Have ready a shallow, loose-bottomed, 9-in. (28 cm) fluted tart tin. Thaw the puff pastry if frozen for at least 40 minutes before handling, then line the bottom and sides of the tin. Place a large circle of wax paper on the bottom and fill with dried beans. Let rest in the fridge for 20 minutes.

Preheat the oven to 350 F (180 C). Place the tart in the oven and bake for 20 minutes, with the beans. Remove the beans and wax paper, then bake for another 5-10 minutes, until the pastry is golden. Set aside, leave the oven on.

While the tart is baking fend off vampires by preparing the garlic. (A trick by the way to peeling all that garlic is putting the cloves in a jar, like a Mason or Ball jar, and shaking hard for about one minute. At least half the skins will fall off that way.) Place the cloves in a small saucepan and cover with plenty of water. Bring to a simmer and blanch for 3 minutes, then drain well. Dry the saucepan, return the cloves to it, and add the olive oil. Fry the garlic cloves on high heat for 2 minutes. Add the balsamic and water and bring to a boil, then simmer gently for 10 minutes. Add the sugar, rosemary, chopped thyme, and 1/4 tsp salt. Continue simmering on medium for 10 minutes, or until most of the liquid has evaporated and the garlic cloves are coated in a dark caramel syrup. Breath in deep. Set aside.
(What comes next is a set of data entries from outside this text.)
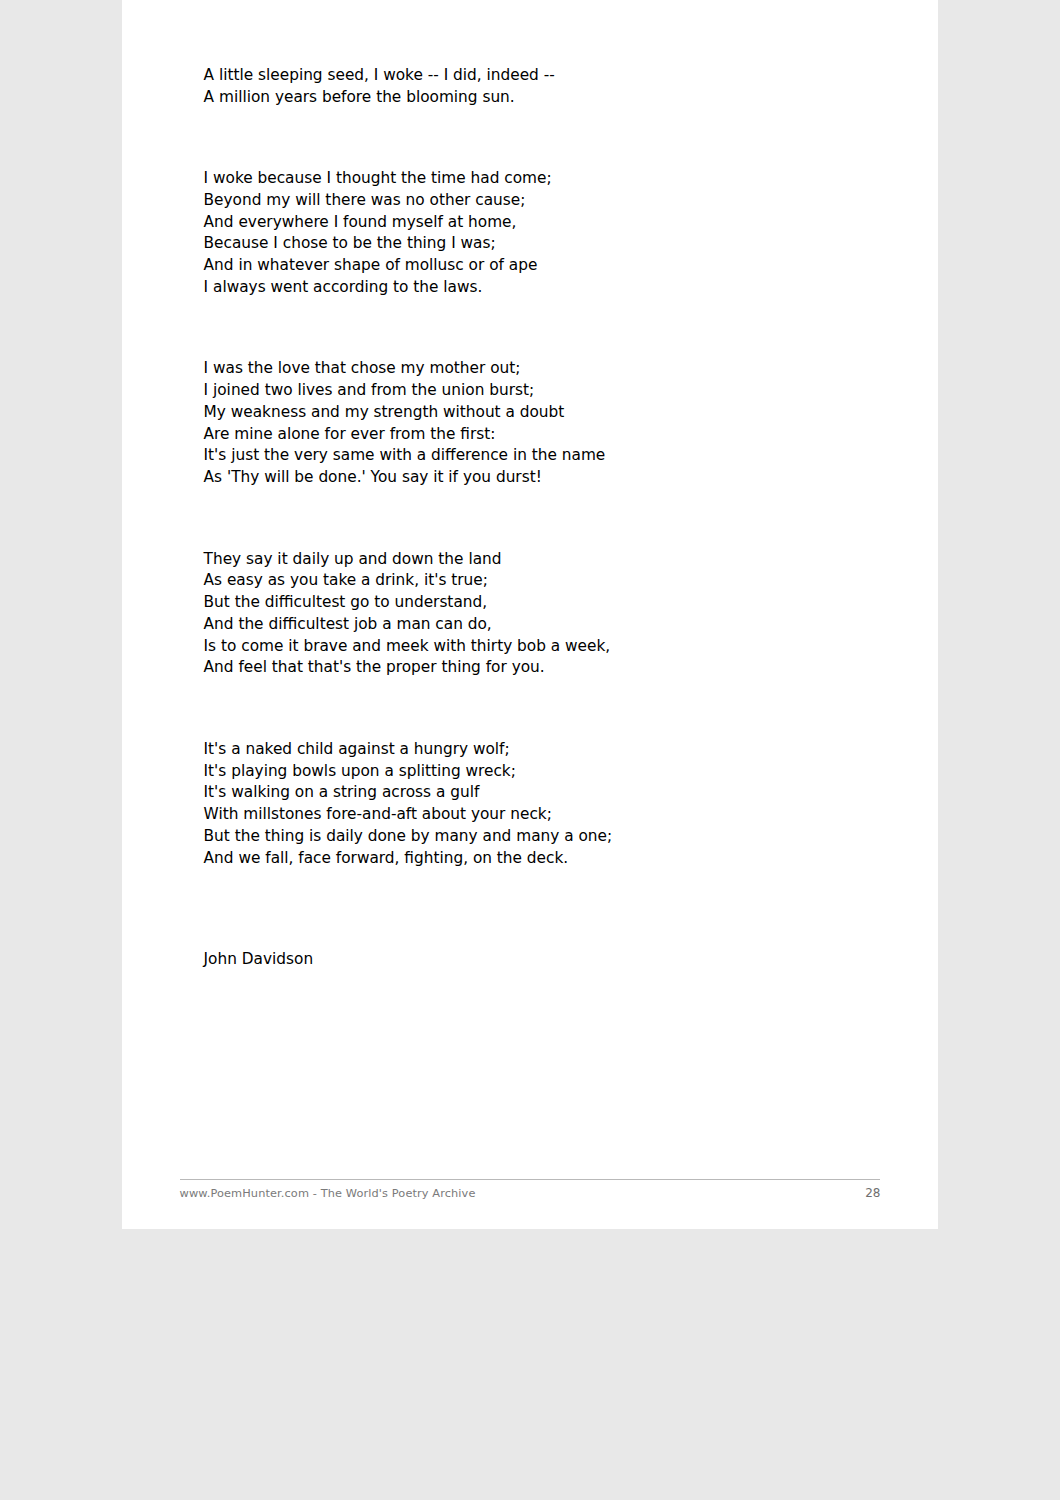A little sleeping seed, I woke -- I did, indeed -- A million years before the blooming sun.
I woke because I thought the time had come; Beyond my will there was no other cause; And everywhere I found myself at home, Because I chose to be the thing I was; And in whatever shape of mollusc or of ape I always went according to the laws.
I was the love that chose my mother out; I joined two lives and from the union burst; My weakness and my strength without a doubt Are mine alone for ever from the first: It's just the very same with a difference in the name As 'Thy will be done.' You say it if you durst!
They say it daily up and down the land As easy as you take a drink, it's true; But the difficultest go to understand, And the difficultest job a man can do, Is to come it brave and meek with thirty bob a week, And feel that that's the proper thing for you.
It's a naked child against a hungry wolf; It's playing bowls upon a splitting wreck; It's walking on a string across a gulf With millstones fore-and-aft about your neck; But the thing is daily done by many and many a one; And we fall, face forward, fighting, on the deck.
John Davidson
www.PoemHunter.com - The World's Poetry Archive 28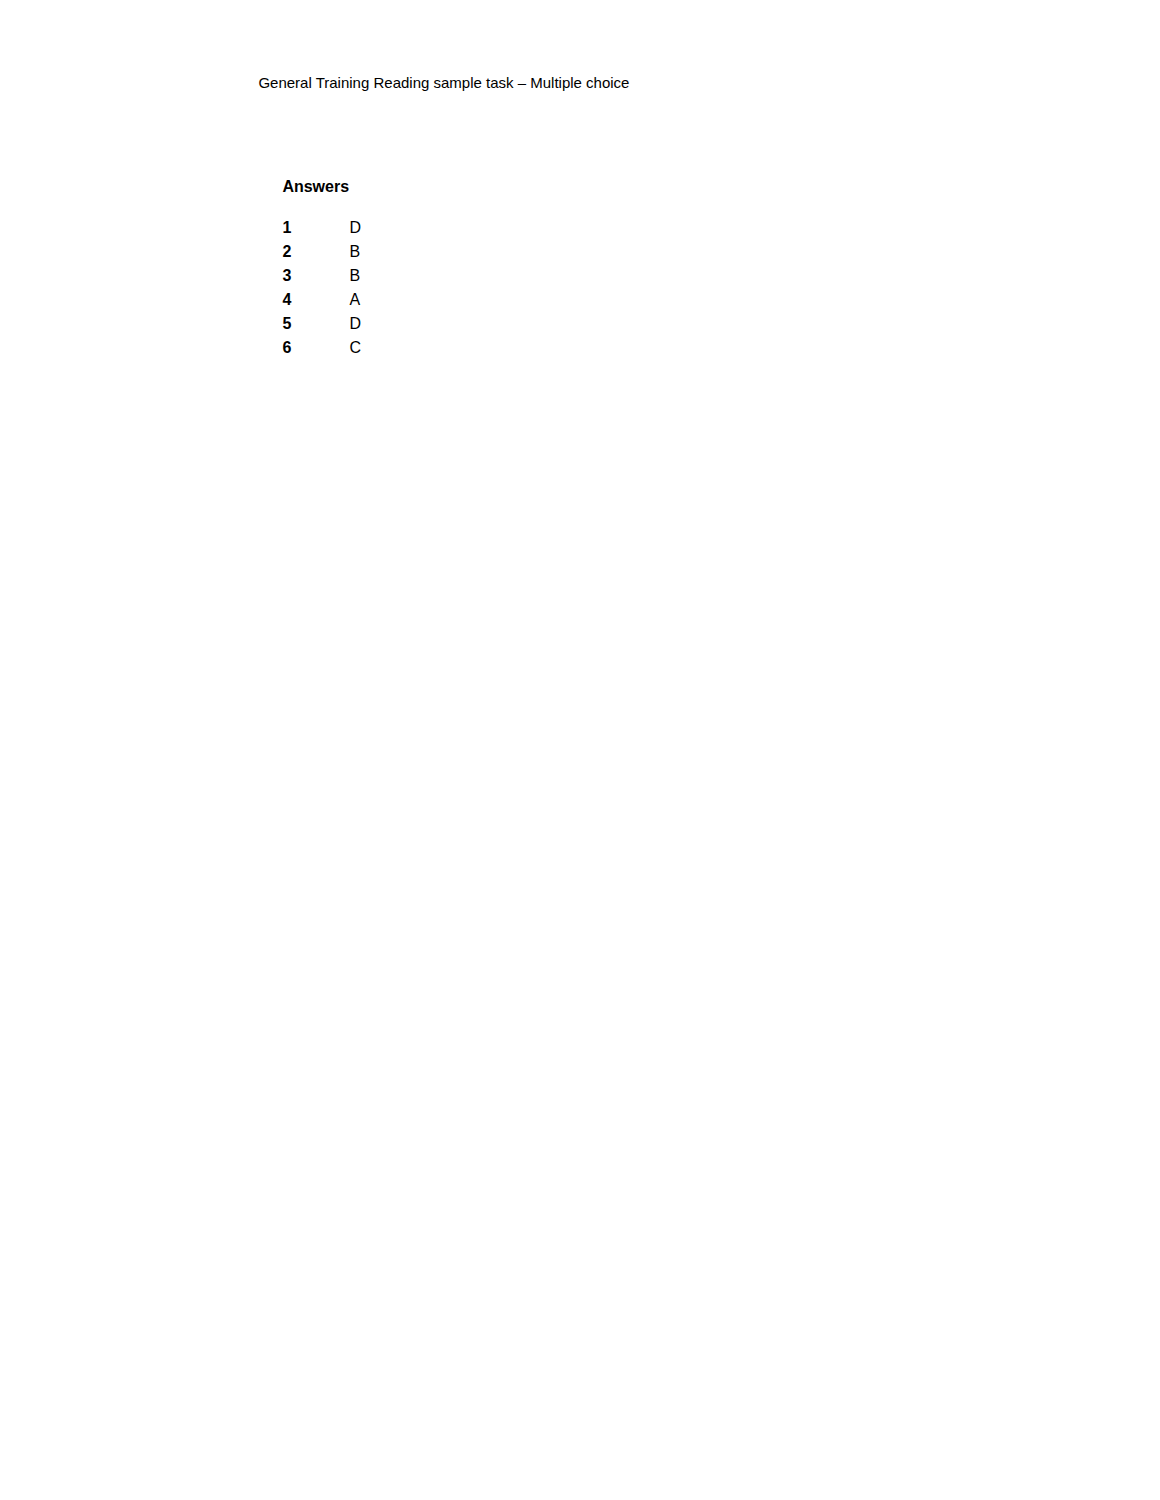General Training Reading sample task – Multiple choice
Answers
| 1 | D |
| 2 | B |
| 3 | B |
| 4 | A |
| 5 | D |
| 6 | C |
To assemble the tart, break up both types of goat’s cheeses into pieces and scatter in the pastry. Spoon the garlic cloves and syrup evenly over the cheese. In a jug or bowl whisk together the eggs, creams, 1/2 tsp salt and freshly ground black pepper. Pour this over the tart filling to fill the gaps, but make sure you can still see the garlic over the surface.

Reduce the oven temp to 325 F (160 C) and place the tart inside. Bake for 35-45 minutes or until the tart filling has set and the top is golden brown. Remove from the oven and let cool a little. Remove from tin, lay a few sprigs of thyme on top and serve warm with a crisp green salad.

——

*If you live in NYC I highly encourage you to visit the Whitney Biennale, up until May 27th. Head straight to the second floor for Latoya Ruby Frazier’s black and white photographs—these are worth the visit alone; then check out Werner Herzog’s film, an ode to c17 Dutch painter Hercules Segers set to the music of Ernst Reijseger, also on the second floor. And then check out the little room toward the back of the second floor gallery with the Forrest Bess (by Robert Gober) installation: chilling. Then head up to the fourth floor rehearsal space of Michael Clark, British dancer and choreographer, who, with the dancers in his company, have taken over the entire floor. You get to stand around and watch them rehearse through April 8th.

Finally…worth a trip to the Guggenheim to see Francesca Woodman through June 13th. Woodman was a prolific photographer with a very short career, basically 1975 to 1981. I loved the Providence photos in particular.